* **About this task**: Edit the reflection on immortality in ink by copying the passage starting with "Yet conditions for" and going on through "will be immortal.", with "incessant ramblings" changed to "endless musings".

* **Reading passage**:
*** Block opens ***

I feel perturbed by the thought that ghosts exist betwixt the shelves of these bookcases, but perhaps all the more unsettling is the constant reminder of my existence when I no longer exist. When I am brought earth to earth, ashes to ashes, what am I?
I know that so long as I live in ink scrawled upon some page, I am never nothing. If I wish to bypass death and live on, I must encase myself in ink, situating myself in the
pages of books and hoping that my life beyond death ages as gracefully as the yellowing pages in which my word and I are forever held.
But the thought of placing pen to paper (finger to keyboard) and immortalizing myself is a dreadful thought, especially when met with the eternal struggle of writer’s block and ever-encroaching lebensmüde, my ever-growing weariness of life with which I am faced along the way. But the alternative, that of being nothing, being lost to time and history, never seeing the interior of Balfour as one of the great texts entombed on its shelves, is all the more terrifying. It is inhumane.
Yet conditions for such a book-bound immortality undoubtedly arise. What makes one worthy of immortality, and more worrisome, how substantial must one’s work be for their immortality to be honoured? One’s incessant ramblings on the Internet cannot be worthy of immortality—otherwise all people, no matter what they claim, immortalize themselves, entombed on a non-physical cloud for the world to read. One’s immortality is reliant on substantial work that only history, cultures, and progress of time can deem suitable; there is no method to know if one has achieved their book-bound (or even Internet-bound) immortality until their eventual demise. It is not for us, in the now, to decide who will be immortal.
Then what of those in bygone history who have encased themselves in ink but remain unknown—are they not immortalized? And to this, I respond that they are immortalized, but they have been forgotten. In a dizzying angst, I come to the realization that my immortality is possible, and yet I remain susceptible to the forgetfulness of those in the future.

*** Block closes ***

* **Given records**:
*** Block opens ***

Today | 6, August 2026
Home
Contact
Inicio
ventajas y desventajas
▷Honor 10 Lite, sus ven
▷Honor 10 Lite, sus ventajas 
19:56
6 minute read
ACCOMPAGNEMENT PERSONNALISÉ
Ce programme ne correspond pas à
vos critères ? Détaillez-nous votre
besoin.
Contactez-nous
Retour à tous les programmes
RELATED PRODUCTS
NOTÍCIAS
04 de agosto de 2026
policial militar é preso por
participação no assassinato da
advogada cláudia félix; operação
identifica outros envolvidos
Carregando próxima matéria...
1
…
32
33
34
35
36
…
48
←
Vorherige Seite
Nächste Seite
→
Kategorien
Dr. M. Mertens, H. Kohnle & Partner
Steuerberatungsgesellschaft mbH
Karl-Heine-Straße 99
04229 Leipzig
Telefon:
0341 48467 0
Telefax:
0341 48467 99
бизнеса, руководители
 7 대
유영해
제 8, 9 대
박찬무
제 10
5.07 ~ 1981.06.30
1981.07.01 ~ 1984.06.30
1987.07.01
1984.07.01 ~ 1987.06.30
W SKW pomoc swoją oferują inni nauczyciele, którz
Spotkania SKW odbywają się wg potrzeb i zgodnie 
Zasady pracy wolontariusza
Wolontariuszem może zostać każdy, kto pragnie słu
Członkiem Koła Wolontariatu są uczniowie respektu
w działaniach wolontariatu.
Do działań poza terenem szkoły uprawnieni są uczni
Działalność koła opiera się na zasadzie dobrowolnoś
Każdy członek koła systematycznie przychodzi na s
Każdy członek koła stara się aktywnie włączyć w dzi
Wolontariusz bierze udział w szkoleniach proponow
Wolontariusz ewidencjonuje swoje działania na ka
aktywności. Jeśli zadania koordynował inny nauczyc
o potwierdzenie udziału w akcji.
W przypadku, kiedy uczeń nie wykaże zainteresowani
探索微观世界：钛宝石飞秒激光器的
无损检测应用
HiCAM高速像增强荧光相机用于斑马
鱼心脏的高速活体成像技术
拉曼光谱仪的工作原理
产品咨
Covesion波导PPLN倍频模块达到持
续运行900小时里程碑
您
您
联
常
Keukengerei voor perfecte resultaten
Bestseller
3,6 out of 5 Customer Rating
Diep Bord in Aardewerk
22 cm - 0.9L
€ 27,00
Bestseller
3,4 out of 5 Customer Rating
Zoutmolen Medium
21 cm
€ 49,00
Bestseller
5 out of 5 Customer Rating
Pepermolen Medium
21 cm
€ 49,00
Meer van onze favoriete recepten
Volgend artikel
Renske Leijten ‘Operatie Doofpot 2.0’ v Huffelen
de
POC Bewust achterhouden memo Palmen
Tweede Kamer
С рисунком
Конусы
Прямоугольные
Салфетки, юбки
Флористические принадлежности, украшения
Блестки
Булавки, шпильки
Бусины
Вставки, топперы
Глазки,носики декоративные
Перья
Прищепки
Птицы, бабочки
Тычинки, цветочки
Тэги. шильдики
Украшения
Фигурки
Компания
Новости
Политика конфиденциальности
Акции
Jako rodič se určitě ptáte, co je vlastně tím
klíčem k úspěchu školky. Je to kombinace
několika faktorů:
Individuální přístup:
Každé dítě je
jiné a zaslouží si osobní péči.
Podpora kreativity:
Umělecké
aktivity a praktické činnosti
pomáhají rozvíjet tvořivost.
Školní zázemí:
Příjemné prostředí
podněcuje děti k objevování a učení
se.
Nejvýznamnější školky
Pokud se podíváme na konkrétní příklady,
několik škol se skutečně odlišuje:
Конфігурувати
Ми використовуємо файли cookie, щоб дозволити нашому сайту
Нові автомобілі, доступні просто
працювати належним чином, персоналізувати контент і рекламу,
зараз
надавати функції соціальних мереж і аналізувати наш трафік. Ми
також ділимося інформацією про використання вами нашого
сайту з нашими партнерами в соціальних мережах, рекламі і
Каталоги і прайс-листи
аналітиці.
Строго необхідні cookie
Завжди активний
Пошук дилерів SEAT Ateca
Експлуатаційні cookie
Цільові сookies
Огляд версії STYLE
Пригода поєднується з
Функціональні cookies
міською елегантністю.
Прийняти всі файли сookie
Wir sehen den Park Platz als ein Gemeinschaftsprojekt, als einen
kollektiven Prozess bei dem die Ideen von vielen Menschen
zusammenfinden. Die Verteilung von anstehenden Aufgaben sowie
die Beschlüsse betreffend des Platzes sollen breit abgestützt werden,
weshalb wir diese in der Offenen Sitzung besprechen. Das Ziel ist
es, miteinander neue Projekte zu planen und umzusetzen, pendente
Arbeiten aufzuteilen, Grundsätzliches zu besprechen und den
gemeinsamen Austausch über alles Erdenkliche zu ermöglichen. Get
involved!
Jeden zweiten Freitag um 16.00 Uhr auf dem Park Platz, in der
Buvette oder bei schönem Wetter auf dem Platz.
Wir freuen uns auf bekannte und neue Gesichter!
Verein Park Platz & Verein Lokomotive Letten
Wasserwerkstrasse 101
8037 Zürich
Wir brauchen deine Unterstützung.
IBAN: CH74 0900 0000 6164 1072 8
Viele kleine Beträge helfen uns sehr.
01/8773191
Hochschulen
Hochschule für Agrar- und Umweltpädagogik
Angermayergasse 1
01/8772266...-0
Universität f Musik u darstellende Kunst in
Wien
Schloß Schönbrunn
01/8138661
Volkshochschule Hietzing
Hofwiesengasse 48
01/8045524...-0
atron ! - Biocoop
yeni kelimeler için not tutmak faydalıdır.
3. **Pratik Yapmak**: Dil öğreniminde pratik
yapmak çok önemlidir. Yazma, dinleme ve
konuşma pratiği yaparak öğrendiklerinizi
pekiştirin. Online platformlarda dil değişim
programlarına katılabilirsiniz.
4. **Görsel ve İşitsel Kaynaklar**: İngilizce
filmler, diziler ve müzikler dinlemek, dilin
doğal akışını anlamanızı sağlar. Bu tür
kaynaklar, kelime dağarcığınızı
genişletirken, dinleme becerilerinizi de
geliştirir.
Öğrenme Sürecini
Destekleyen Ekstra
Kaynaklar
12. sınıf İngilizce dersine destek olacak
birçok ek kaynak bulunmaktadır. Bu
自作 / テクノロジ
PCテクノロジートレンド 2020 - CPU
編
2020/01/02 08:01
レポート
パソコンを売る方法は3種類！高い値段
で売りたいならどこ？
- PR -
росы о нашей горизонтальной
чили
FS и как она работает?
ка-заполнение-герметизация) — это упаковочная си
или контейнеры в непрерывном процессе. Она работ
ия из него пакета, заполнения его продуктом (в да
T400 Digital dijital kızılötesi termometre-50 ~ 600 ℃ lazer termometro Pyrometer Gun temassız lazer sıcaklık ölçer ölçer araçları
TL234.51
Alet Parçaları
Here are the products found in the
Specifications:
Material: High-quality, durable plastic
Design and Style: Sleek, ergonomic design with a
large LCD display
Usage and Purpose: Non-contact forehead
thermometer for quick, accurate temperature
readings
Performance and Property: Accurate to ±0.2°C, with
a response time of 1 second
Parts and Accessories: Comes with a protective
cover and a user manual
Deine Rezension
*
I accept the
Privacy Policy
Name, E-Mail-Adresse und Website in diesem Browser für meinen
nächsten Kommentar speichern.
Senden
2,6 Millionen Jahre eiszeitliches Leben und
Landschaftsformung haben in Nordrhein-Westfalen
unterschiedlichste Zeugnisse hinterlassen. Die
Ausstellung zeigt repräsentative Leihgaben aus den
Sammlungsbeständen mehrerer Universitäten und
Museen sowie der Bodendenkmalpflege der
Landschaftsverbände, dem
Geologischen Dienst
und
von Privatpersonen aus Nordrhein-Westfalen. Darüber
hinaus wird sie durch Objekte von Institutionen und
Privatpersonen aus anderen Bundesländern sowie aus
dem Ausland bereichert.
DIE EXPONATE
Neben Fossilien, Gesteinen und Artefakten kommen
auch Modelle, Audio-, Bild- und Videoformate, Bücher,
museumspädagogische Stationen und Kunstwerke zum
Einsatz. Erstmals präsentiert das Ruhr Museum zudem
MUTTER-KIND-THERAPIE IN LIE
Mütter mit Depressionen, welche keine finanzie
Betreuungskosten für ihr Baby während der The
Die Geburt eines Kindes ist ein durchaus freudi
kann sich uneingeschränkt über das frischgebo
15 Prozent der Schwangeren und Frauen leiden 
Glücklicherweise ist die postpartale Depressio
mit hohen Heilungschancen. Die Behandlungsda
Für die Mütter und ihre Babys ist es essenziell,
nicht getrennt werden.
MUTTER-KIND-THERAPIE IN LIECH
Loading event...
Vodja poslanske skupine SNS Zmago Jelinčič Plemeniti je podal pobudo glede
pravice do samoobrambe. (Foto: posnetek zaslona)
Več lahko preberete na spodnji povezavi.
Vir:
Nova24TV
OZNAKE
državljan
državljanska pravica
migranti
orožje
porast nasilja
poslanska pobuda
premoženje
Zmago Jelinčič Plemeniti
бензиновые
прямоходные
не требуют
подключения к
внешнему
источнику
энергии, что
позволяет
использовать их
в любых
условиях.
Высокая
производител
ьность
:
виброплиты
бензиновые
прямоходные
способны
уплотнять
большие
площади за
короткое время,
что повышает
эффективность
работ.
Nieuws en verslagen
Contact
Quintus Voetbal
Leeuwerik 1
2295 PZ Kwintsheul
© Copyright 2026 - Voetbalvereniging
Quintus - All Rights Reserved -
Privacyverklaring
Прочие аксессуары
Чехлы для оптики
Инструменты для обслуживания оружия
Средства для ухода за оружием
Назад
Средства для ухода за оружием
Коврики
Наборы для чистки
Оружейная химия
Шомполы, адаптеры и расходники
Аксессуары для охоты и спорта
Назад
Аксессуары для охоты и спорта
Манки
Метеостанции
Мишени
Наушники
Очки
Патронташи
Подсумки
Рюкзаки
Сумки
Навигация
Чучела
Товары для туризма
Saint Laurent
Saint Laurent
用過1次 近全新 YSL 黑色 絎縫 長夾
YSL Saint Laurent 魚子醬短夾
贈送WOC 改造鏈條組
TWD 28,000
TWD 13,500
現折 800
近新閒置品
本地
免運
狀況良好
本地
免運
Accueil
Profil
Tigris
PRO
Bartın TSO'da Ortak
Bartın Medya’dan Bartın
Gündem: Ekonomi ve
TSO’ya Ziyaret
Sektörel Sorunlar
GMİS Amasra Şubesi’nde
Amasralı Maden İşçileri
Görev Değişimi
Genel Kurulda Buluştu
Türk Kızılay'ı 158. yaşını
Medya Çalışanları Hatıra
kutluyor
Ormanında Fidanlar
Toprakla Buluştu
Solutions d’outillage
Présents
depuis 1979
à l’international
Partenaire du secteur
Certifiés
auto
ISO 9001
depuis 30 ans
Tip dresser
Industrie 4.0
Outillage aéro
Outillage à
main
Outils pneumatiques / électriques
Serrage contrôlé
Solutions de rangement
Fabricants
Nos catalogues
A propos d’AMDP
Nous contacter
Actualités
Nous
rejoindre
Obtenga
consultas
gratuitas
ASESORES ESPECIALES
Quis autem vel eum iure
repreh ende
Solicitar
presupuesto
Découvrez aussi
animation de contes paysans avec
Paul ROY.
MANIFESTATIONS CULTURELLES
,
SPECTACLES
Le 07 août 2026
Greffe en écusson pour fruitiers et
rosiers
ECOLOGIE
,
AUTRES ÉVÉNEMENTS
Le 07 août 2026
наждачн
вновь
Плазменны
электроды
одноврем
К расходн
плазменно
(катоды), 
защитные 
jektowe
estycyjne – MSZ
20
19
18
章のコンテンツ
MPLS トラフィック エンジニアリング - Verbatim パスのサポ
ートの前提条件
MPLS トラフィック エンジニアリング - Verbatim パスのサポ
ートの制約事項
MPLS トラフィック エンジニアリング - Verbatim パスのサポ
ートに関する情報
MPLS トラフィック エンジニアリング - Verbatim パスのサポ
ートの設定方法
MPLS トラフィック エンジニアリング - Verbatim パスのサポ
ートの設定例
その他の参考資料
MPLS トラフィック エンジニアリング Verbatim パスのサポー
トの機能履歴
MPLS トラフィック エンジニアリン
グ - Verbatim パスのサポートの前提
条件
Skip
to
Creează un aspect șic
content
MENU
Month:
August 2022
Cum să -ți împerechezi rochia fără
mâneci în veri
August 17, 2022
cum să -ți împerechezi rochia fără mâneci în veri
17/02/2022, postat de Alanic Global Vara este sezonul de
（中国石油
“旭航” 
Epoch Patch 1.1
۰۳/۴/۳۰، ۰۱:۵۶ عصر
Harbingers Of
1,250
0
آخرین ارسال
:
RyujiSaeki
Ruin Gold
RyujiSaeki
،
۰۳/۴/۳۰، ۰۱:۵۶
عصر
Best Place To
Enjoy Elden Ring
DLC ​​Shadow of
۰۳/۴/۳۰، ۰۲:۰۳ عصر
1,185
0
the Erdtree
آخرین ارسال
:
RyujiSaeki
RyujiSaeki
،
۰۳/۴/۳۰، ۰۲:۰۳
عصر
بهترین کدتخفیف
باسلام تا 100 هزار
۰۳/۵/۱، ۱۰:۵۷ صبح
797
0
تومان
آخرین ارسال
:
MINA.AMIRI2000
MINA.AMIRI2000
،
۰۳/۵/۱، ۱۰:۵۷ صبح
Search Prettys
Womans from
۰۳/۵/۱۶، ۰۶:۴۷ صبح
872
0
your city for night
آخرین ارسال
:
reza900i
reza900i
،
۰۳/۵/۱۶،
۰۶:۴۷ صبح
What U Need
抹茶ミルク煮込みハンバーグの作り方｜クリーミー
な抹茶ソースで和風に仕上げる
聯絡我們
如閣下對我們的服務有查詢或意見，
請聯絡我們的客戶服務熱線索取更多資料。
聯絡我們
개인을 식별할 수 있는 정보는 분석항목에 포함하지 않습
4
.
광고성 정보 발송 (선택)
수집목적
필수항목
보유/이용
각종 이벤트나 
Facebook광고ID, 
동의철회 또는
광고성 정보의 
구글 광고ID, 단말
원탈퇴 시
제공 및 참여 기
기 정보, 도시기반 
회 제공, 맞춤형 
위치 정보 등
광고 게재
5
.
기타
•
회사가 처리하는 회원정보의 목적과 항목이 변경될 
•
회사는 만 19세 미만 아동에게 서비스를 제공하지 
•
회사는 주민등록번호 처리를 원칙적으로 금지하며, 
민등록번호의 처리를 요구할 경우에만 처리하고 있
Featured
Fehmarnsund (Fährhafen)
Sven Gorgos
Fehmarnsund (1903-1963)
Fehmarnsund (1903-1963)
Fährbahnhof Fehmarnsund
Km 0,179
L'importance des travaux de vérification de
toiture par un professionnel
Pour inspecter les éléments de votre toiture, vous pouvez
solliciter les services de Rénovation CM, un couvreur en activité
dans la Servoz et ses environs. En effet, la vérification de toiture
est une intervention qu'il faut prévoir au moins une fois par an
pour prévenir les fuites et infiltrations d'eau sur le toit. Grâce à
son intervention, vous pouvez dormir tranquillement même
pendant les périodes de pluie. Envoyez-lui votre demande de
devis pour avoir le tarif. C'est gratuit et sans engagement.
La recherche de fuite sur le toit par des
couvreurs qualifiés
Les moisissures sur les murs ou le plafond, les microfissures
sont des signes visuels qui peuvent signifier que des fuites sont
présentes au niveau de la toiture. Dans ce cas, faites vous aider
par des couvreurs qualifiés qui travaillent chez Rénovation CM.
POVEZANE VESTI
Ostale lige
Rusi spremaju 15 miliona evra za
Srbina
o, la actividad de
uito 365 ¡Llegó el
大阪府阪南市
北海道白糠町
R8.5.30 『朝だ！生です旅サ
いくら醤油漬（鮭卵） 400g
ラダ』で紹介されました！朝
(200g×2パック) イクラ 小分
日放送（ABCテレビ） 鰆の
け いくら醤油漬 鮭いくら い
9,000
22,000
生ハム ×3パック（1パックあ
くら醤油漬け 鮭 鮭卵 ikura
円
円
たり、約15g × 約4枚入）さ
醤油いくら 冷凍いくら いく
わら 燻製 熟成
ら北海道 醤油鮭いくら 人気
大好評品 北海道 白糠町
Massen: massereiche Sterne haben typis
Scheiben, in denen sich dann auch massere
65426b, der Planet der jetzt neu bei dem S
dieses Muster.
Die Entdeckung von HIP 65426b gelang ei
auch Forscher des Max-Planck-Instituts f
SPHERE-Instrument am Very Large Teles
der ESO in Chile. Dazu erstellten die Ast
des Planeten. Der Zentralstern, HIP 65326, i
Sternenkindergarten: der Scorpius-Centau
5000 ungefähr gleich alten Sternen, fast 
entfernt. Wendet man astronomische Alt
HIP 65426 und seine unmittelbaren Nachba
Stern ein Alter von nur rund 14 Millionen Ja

*** Block closes ***

* **Exercise response**:
Yet conditions for such a book-bound immortality undoubtedly arise. What makes one worthy of immortality, and more worrisome, how substantial must one’s work be for their immortality to be honoured? One’s endless musings on the Internet cannot be worthy of immortality—otherwise all people, no matter what they claim, immortalize themselves, entombed on a non-physical cloud for the world to read. One’s immortality is reliant on substantial work that only history, cultures, and progress of time can deem suitable; there is no method to know if one has achieved their book-bound (or even Internet-bound) immortality until their eventual demise. It is not for us, in the now, to decide who will be immortal.